Problem to solve>
Find every line in the records below that holds the word "safety", and copy each one.

┏━━

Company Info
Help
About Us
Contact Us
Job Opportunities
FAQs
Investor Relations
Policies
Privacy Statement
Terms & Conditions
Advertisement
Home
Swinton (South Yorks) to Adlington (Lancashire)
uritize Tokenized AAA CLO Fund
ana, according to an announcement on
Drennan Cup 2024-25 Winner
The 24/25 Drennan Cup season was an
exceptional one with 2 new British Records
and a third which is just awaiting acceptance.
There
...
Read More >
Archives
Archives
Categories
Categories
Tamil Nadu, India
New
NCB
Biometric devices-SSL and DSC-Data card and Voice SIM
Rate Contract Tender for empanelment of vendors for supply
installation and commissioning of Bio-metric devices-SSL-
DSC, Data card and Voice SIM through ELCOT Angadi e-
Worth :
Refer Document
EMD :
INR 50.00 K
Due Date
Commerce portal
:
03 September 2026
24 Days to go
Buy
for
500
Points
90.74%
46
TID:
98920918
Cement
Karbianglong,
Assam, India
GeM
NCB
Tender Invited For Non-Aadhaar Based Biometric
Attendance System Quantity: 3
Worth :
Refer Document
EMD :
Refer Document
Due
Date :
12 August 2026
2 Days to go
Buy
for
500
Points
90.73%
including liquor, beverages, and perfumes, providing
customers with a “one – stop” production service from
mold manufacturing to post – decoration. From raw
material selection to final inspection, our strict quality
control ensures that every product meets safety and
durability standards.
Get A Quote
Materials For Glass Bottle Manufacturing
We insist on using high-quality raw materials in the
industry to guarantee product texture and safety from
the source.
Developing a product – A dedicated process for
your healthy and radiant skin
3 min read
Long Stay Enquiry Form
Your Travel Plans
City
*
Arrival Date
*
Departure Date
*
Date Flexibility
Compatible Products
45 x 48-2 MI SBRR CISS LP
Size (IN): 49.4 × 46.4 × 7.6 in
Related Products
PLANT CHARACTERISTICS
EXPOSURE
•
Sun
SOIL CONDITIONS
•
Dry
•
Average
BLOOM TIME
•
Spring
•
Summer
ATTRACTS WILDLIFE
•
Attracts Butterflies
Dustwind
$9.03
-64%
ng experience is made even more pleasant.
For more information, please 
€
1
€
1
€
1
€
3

┗━━

Task answer>
control ensures that every product meets safety and
industry to guarantee product texture and safety from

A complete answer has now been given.